- **Text data extracted from pages**
[Start of section]

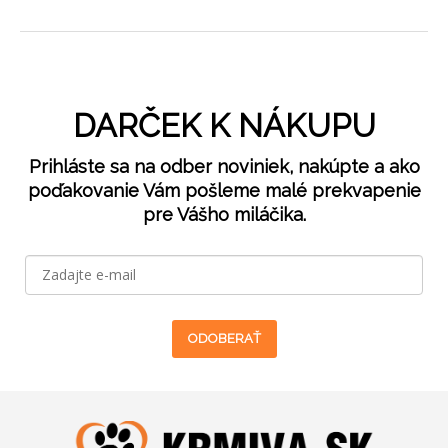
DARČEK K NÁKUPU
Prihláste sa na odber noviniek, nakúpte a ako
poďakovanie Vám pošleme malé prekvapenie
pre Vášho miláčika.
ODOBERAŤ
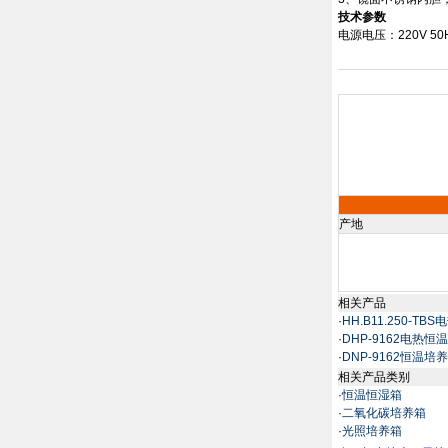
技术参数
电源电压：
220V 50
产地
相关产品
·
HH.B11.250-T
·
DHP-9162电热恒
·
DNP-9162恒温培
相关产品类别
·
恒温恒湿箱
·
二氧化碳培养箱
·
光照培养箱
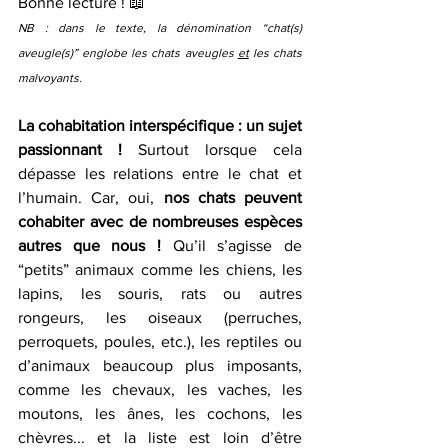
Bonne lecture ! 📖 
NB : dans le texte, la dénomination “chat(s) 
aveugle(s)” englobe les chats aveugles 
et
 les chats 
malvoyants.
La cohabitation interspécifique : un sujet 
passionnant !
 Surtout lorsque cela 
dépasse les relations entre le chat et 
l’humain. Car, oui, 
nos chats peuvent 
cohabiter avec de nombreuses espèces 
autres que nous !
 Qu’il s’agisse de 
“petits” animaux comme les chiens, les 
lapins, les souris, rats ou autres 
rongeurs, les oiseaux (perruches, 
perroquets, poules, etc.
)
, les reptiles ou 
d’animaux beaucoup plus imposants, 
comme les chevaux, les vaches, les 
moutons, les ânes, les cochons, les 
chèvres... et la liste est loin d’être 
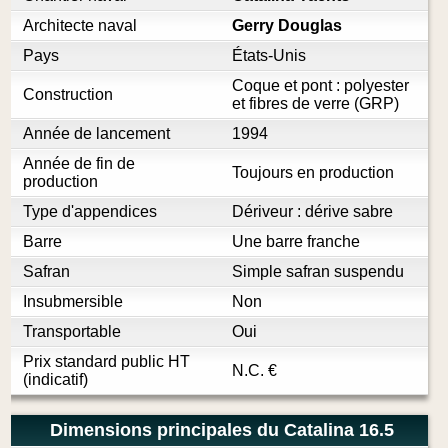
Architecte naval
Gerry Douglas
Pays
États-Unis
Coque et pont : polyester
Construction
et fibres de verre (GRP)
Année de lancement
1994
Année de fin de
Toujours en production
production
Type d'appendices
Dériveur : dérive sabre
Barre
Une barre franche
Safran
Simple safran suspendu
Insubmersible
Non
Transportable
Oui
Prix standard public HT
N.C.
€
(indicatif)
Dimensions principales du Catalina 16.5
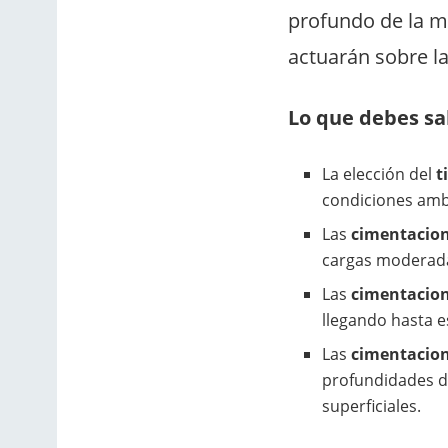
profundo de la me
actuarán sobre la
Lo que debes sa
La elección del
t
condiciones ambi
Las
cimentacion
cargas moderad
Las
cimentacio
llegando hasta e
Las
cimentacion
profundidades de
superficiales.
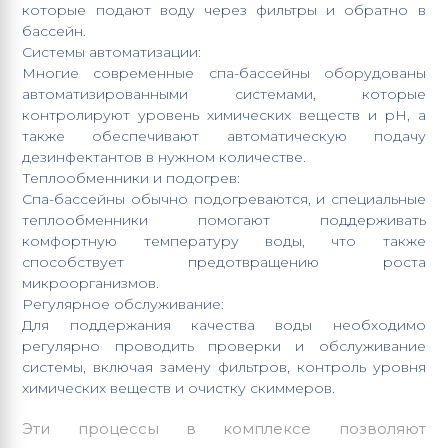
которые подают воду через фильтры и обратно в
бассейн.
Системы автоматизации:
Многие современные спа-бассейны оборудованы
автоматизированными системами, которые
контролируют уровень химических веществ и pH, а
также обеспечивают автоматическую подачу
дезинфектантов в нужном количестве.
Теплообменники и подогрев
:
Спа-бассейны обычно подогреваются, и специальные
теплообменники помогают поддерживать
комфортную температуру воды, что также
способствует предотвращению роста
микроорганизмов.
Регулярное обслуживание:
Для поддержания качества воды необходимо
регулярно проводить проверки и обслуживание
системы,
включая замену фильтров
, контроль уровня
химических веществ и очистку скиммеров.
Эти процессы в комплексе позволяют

[End of section]

- **GOAL OF THE EXERCISE**
Copy every line of text from all the rows above, character for character, and leave the pictures out of your answer.

- **RESULT OF THE EXERCISE**
DARČEK K NÁKUPU
Prihláste sa na odber noviniek, nakúpte a ako
poďakovanie Vám pošleme malé prekvapenie
pre Vášho miláčika.
ODOBERAŤ
技术参数
电源电压：
220V 50
产地
相关产品
·
HH.B11.250-T
·
DHP-9162电热恒
·
DNP-9162恒温培
相关产品类别
·
恒温恒湿箱
·
二氧化碳培养箱
·
光照培养箱
Bonne lecture ! 📖 
NB : dans le texte, la dénomination “chat(s) 
aveugle(s)” englobe les chats aveugles 
et
 les chats 
malvoyants.
La cohabitation interspécifique : un sujet 
passionnant !
 Surtout lorsque cela 
dépasse les relations entre le chat et 
l’humain. Car, oui, 
nos chats peuvent 
cohabiter avec de nombreuses espèces 
autres que nous !
 Qu’il s’agisse de 
“petits” animaux comme les chiens, les 
lapins, les souris, rats ou autres 
rongeurs, les oiseaux (perruches, 
perroquets, poules, etc.
)
, les reptiles ou 
d’animaux beaucoup plus imposants, 
comme les chevaux, les vaches, les 
moutons, les ânes, les cochons, les 
chèvres... et la liste est loin d’être 
Architecte naval
Gerry Douglas
Pays
États-Unis
Coque et pont : polyester
Construction
et fibres de verre (GRP)
Année de lancement
1994
Année de fin de
Toujours en production
production
Type d'appendices
Dériveur : dérive sabre
Barre
Une barre franche
Safran
Simple safran suspendu
Insubmersible
Non
Transportable
Oui
Prix standard public HT
N.C.
€
(indicatif)
Dimensions principales du Catalina 16.5
profundo de la me
actuarán sobre la
Lo que debes sa
La elección del
t
condiciones ambi
Las
cimentacion
cargas moderad
Las
cimentacio
llegando hasta e
Las
cimentacion
profundidades de
superficiales.
которые подают воду через фильтры и обратно в
бассейн.
Системы автоматизации:
Многие современные спа-бассейны оборудованы
автоматизированными системами, которые
контролируют уровень химических веществ и pH, а
также обеспечивают автоматическую подачу
дезинфектантов в нужном количестве.
Теплообменники и подогрев
:
Спа-бассейны обычно подогреваются, и специальные
теплообменники помогают поддерживать
комфортную температуру воды, что также
способствует предотвращению роста
микроорганизмов.
Регулярное обслуживание:
Для поддержания качества воды необходимо
регулярно проводить проверки и обслуживание
системы,
включая замену фильтров
, контроль уровня
химических веществ и очистку скиммеров.
Эти процессы в комплексе позволяют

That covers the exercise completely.